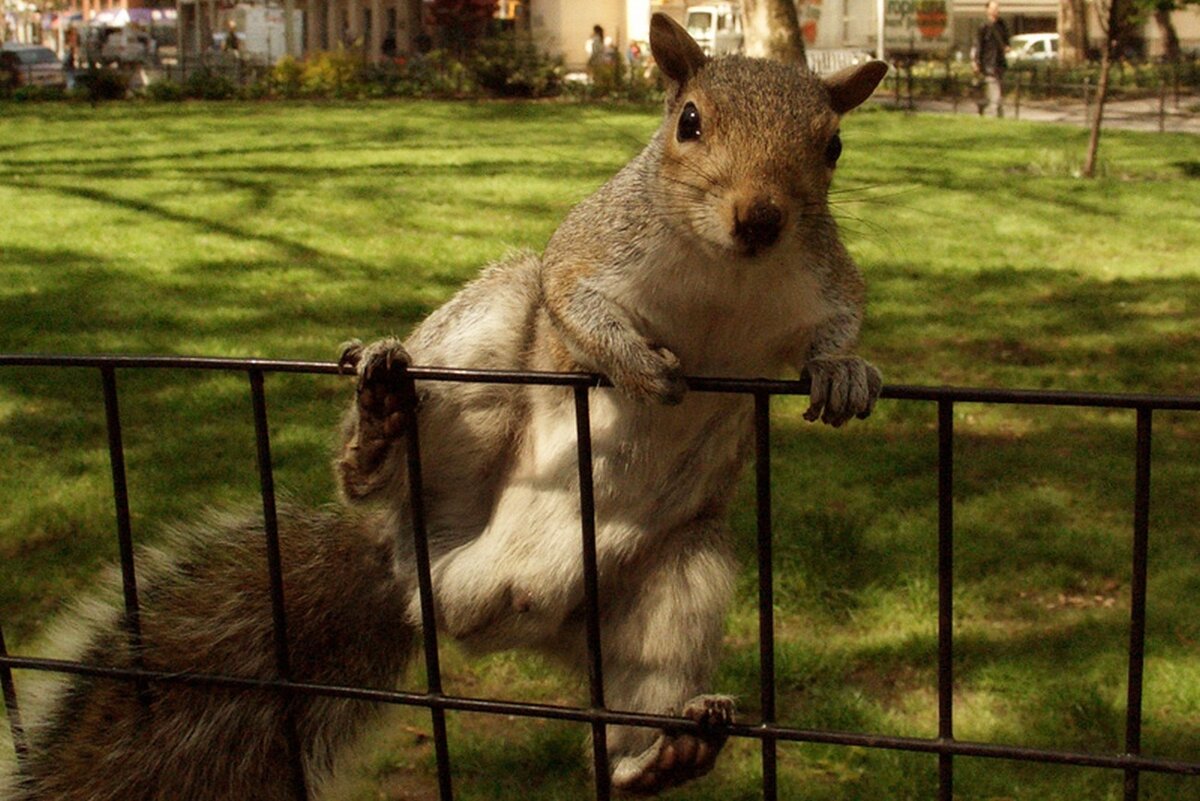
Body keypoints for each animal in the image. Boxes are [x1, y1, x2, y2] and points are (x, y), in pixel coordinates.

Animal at [4, 14, 888, 801]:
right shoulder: (593, 247)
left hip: (678, 579)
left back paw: (661, 756)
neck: (726, 273)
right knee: (390, 460)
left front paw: (843, 372)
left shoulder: (821, 275)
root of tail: (427, 583)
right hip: (480, 360)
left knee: (629, 714)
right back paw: (376, 432)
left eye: (835, 146)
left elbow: (841, 322)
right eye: (689, 122)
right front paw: (633, 364)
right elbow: (573, 300)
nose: (761, 218)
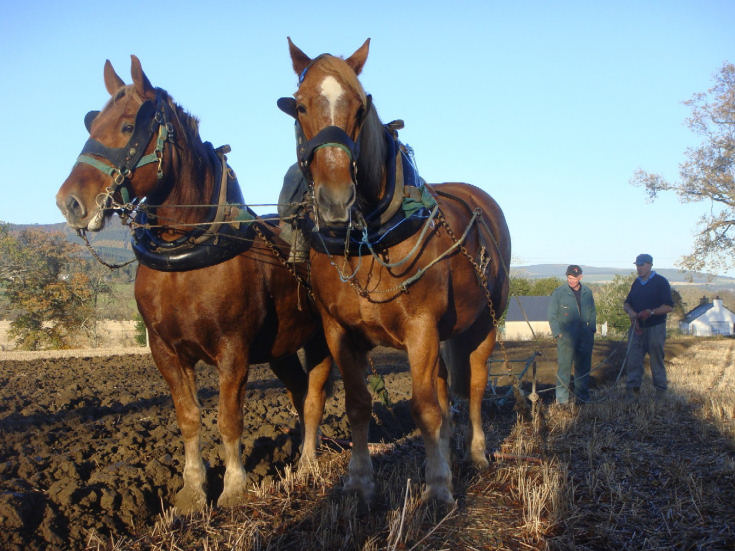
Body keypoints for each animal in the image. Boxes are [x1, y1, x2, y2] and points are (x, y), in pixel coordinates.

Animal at [55, 56, 332, 513]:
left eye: (128, 126)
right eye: (91, 123)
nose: (69, 202)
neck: (187, 255)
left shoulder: (233, 349)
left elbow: (228, 418)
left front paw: (235, 488)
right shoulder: (165, 351)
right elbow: (188, 418)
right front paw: (192, 491)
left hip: (323, 337)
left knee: (313, 397)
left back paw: (309, 463)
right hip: (280, 348)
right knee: (296, 390)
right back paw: (297, 463)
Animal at [278, 38, 511, 503]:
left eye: (360, 107)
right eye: (300, 106)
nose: (336, 200)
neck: (369, 239)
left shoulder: (421, 327)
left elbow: (424, 408)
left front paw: (437, 486)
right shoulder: (338, 331)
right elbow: (358, 404)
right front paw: (360, 481)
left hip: (484, 324)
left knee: (473, 387)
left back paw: (475, 453)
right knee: (445, 389)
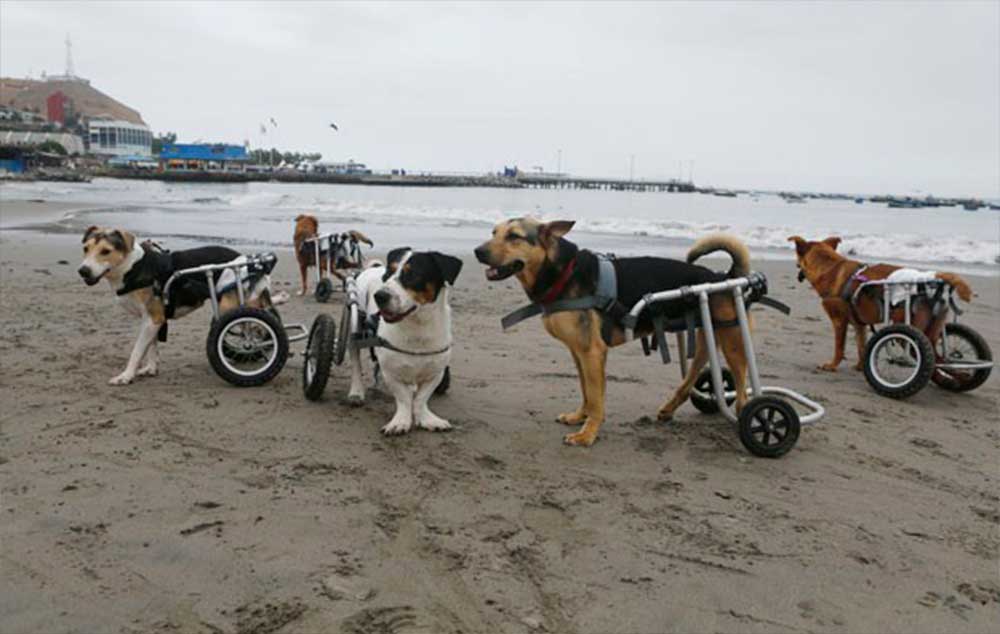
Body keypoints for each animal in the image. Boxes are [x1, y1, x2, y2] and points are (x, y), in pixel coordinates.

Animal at [78, 227, 278, 386]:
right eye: (85, 249)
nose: (83, 271)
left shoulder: (153, 319)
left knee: (255, 327)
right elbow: (152, 346)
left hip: (229, 306)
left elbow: (137, 351)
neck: (133, 267)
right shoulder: (153, 320)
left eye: (105, 251)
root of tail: (255, 265)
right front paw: (151, 368)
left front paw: (126, 376)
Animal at [350, 247, 462, 434]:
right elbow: (403, 398)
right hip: (355, 325)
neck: (417, 327)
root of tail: (373, 268)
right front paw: (401, 421)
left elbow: (421, 398)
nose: (380, 296)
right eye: (389, 273)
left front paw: (426, 418)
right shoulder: (390, 373)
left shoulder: (436, 372)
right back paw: (356, 391)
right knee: (355, 360)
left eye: (413, 275)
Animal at [474, 220, 752, 446]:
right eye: (494, 232)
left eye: (514, 236)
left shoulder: (592, 352)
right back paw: (670, 408)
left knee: (741, 387)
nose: (478, 252)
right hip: (707, 335)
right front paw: (580, 417)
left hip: (733, 340)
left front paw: (587, 435)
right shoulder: (579, 352)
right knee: (695, 374)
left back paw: (748, 421)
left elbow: (596, 398)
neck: (563, 273)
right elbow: (587, 391)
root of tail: (721, 277)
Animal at [788, 235, 968, 368]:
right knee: (941, 360)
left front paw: (832, 365)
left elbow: (840, 347)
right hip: (933, 329)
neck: (829, 268)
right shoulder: (859, 325)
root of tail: (928, 279)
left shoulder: (839, 321)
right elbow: (862, 347)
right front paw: (861, 367)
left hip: (908, 328)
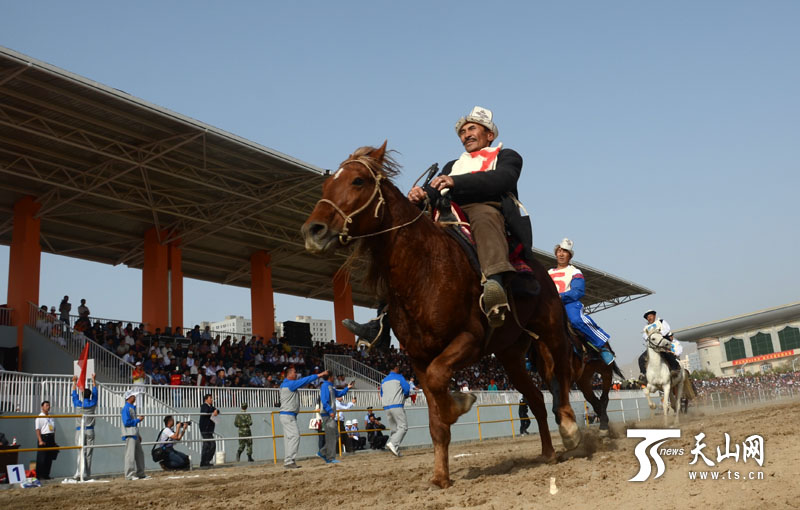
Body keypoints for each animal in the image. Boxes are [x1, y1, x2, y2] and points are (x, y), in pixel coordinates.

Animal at [300, 142, 580, 486]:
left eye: (357, 181)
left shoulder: (469, 340)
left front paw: (460, 402)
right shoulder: (420, 359)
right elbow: (435, 418)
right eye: (327, 184)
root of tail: (545, 272)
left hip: (551, 331)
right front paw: (440, 476)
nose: (313, 230)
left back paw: (569, 429)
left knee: (562, 375)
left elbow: (439, 386)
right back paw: (548, 452)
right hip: (511, 355)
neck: (426, 269)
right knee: (537, 400)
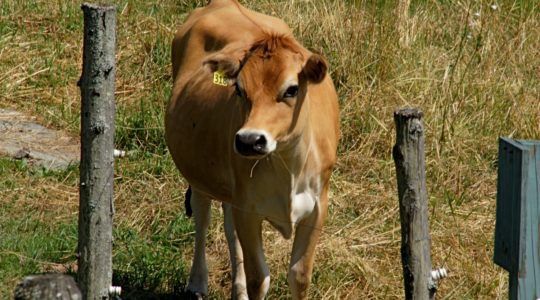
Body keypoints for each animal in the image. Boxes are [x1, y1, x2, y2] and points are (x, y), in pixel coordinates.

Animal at [167, 1, 340, 298]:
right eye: (239, 89)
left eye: (291, 89)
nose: (249, 140)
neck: (288, 165)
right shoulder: (248, 208)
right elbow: (259, 278)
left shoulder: (319, 206)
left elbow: (299, 276)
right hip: (199, 175)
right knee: (202, 217)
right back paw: (198, 282)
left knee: (229, 230)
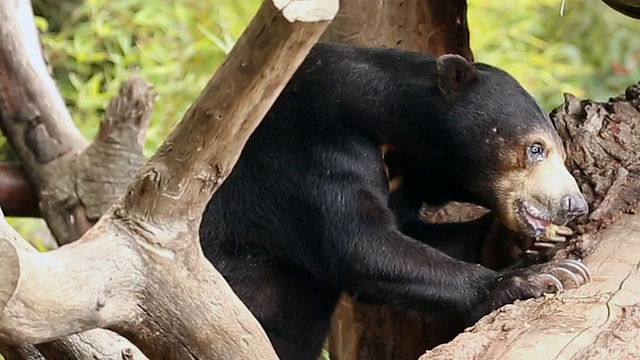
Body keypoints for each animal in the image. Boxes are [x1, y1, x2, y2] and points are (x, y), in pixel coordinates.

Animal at [199, 43, 592, 360]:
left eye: (559, 149)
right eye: (536, 148)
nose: (574, 205)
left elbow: (416, 233)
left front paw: (520, 240)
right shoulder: (310, 147)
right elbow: (361, 244)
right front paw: (544, 277)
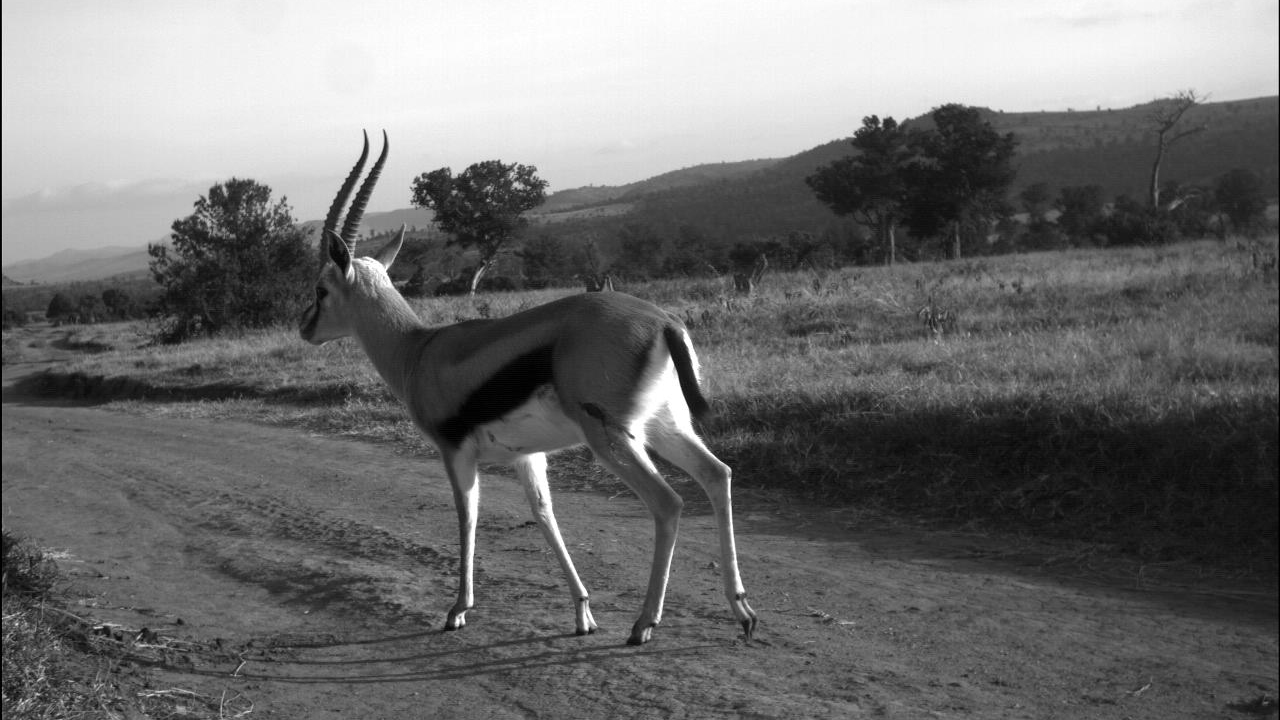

^^^^

* [Task goal]: All entries must be written out again exactly as given, with no pictures in the copy.

* [Response below]:
Body keypoints for each animal in the image. Boxes are [x1, y1, x2, y2] and points are (x, y), in pixel coordinates.

Animal at [4, 14, 888, 801]:
right shoulder: (593, 247)
left hip: (678, 579)
left back paw: (661, 756)
neck: (726, 273)
right knee: (390, 460)
left front paw: (843, 372)
left shoulder: (821, 275)
root of tail: (427, 583)
right hip: (480, 360)
left knee: (629, 714)
right back paw: (376, 432)
left eye: (835, 146)
left elbow: (841, 322)
right eye: (689, 122)
right front paw: (633, 364)
right elbow: (573, 300)
nose: (761, 218)
Body keypoints for each animal in the image. Boxes are [x1, y1, x2, y2] and points are (x, y), in pixel coordinates.

Animal at [55, 56, 332, 513]:
left eye: (128, 126)
right eye: (91, 123)
nose: (69, 202)
neck: (187, 255)
left shoulder: (233, 349)
left elbow: (228, 418)
left front paw: (235, 488)
right shoulder: (165, 351)
right elbow: (188, 418)
right front paw: (192, 491)
left hip: (323, 337)
left knee: (313, 397)
left back paw: (309, 463)
right hip: (280, 348)
right knee: (296, 390)
right back paw: (297, 463)
Animal at [278, 38, 511, 503]:
left eye: (360, 107)
right eye: (300, 106)
nose: (336, 200)
neck: (369, 239)
left shoulder: (421, 327)
left elbow: (424, 408)
left front paw: (437, 486)
right shoulder: (338, 331)
right elbow: (358, 404)
right front paw: (360, 481)
left hip: (484, 324)
left knee: (473, 387)
left back paw: (475, 453)
right knee: (445, 389)
Body keypoints for each animal in the image. Boxes are [x1, y1, x2, y2] and points are (x, y), in pixel coordinates.

Animal at [78, 227, 278, 386]:
right eye: (85, 249)
nose: (83, 271)
left shoulder: (153, 319)
left knee: (255, 327)
right elbow: (152, 346)
left hip: (229, 306)
left elbow: (137, 351)
neck: (133, 267)
right shoulder: (153, 320)
left eye: (105, 251)
root of tail: (255, 265)
right front paw: (151, 368)
left front paw: (126, 376)
Animal at [350, 247, 462, 434]:
right elbow: (403, 398)
right hip: (355, 325)
neck: (417, 327)
root of tail: (373, 268)
right front paw: (401, 421)
left elbow: (421, 398)
nose: (380, 296)
right eye: (389, 273)
left front paw: (426, 418)
right shoulder: (390, 373)
left shoulder: (436, 372)
right back paw: (356, 391)
right knee: (355, 360)
left eye: (413, 275)
Animal at [474, 220, 752, 446]:
right eye: (494, 232)
left eye: (514, 236)
left shoulder: (592, 352)
right back paw: (670, 408)
left knee: (741, 387)
nose: (478, 252)
right hip: (707, 335)
right front paw: (580, 417)
left hip: (733, 340)
left front paw: (587, 435)
right shoulder: (579, 352)
right knee: (695, 374)
left back paw: (748, 421)
left elbow: (596, 398)
neck: (563, 273)
right elbow: (587, 391)
root of tail: (721, 277)
Animal at [788, 235, 968, 368]:
right knee: (941, 360)
left front paw: (832, 365)
left elbow: (840, 347)
right hip: (933, 329)
neck: (829, 268)
right shoulder: (859, 325)
root of tail: (928, 279)
left shoulder: (839, 321)
right elbow: (862, 347)
right front paw: (861, 367)
left hip: (908, 328)
Body keypoints for each animal in the image. Boxes are [x1, y1, x2, y2] and points are (x, y), in pixel coordinates.

Animal at [300, 142, 580, 486]:
left eye: (357, 181)
left shoulder: (469, 340)
left front paw: (460, 402)
right shoulder: (420, 359)
right elbow: (435, 418)
right eye: (327, 184)
root of tail: (545, 272)
left hip: (551, 331)
right front paw: (440, 476)
nose: (313, 230)
left back paw: (569, 429)
left knee: (562, 375)
left elbow: (439, 386)
right back paw: (548, 452)
right hip: (511, 355)
neck: (426, 269)
right knee: (537, 400)
Body keypoints for each animal in the image. Boxes are [x1, y1, x2, y2] and points are (x, y), in pixel coordinates.

Animal at [167, 1, 340, 298]:
right eye: (239, 89)
left eye: (291, 89)
nose: (249, 140)
neck: (288, 165)
right shoulder: (248, 208)
right elbow: (259, 278)
left shoulder: (319, 206)
left elbow: (299, 276)
right hip: (199, 175)
right knee: (202, 217)
right back paw: (198, 282)
left knee: (229, 230)
Body keypoints for each animal in the image. Boxes are [x1, y1, x2, y2] and points are (x, y), in pixel coordinates.

Animal at [199, 43, 592, 360]:
left eye: (559, 149)
right eye: (536, 148)
nose: (574, 205)
left elbow: (416, 233)
left front paw: (520, 240)
right shoulder: (310, 147)
right elbow: (361, 244)
right front paw: (544, 277)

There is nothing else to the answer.